It’s extremely expensive compared to C02 and it doesn’t have the cooling capacity that lc02 does. I am very interested if someone has tried ln2 for recovery of hydrocarbons, either with a heat exchange of sorts or a tank. But, I don’t think it will be powerful enough. It’s cold enough, but I think it’ll just evap quickly.

Anyone want to educate me on this if I’m way off


#28

Guess since Ln2 Will freeze extract the pumps heatexchanger etc etc to use indirectly make iT less favorable


#29

I think D.I. is the only way to go with ln2.


#30

No not realy for needle valves etc kan make very precise cooling possible
I have My eye on a revco -150C freezer that is Ln2 assited to rip her appart and see how she manages so precise temps


#31


#32

Whoa lol high finally for this country boy ha


#33

Precisely, @Tech1145! That perfectly straight 3-atom combination with double and triple bonds, respectively, creates a “stackable” super-non-polar compound. Basically, the higher pressure forces the molecules together like the little inflexible sticks they are, but when the temperature gets too high, they begin to vibrate and rotate out of “phase” with one another, becoming the more disorganized phase (gas), unless you increase the pressure even more to get them to flatten back out again, where they reside as liquid. When you eventually reach the supercritical point, you end up with a slightly more organized gas phase, so it behaves like a liquid, as you know. It’s definitely a structure-activity relationship, but in a physical sense.
I 2nd the thanks for writing this up! Well done!


#34

Naah. Like in the condensing coil or in the jacket and coil of my tank. If it doesn’t push out as much pressure as lc02 and wouldn’t crush it. But that’s all I can say about it. Besides it might be too cold.


#35

I totally didn’t read this until after I wrote my previous response. Nice read, that was what I was wanting to know/read on the subject


#36

I know a few people using LN2 for recovery. You have to be careful not to freeze your solvent. Yes it can freeze and looks crazy like paraffin wax. Most important part is making sure you have sufficient outlets for the offgassing.


#37

Love the data! For the exergy experiment I took a tube in shell and ran LN2 in it and took the vapor coming out of the outlet and routed it through 2 counterflow coils to make sure we got as much heat exchange as possible.
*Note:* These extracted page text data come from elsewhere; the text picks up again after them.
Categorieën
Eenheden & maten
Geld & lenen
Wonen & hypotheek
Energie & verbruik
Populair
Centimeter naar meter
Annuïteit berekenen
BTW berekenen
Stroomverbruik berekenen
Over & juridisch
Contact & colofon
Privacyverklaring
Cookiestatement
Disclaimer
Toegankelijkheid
We were able to cool down solution coming out of our falling film at 10c down to -50c but it took more LN2 than I’d like.


#38

You will start to feel dizzy and lathargic from co2. N2 gas is the cheif component of our air you body will not notice anything untill you pass out.
This is what makes N2 a very easy thing to asphyxiate from.


#39

I’ve noticed most people using liquid air gases for refrigeration on things like a tube-in-shells or jacketed tanks usually only have a single inlet port that they inject liquid into.

Do you think it would be much more effective to have multiple inlets that have some sort of spray action to efficiently distribute the liquid?

For example a tube-in-shell with a baffled interior that is having liquid CO2/N2 injected in the bottom shell side port is probably only seeing liquid to gas phase change in a small portion of the bottom section and the rest is cooled by conduction. If the shell side was separated into two or more discrete compartments each with their own inlet/outlet and both hooked up to the CO2/N2 supply the overall efficiency of the exchanger might be significantly increased, depending on its overall length. What do you think?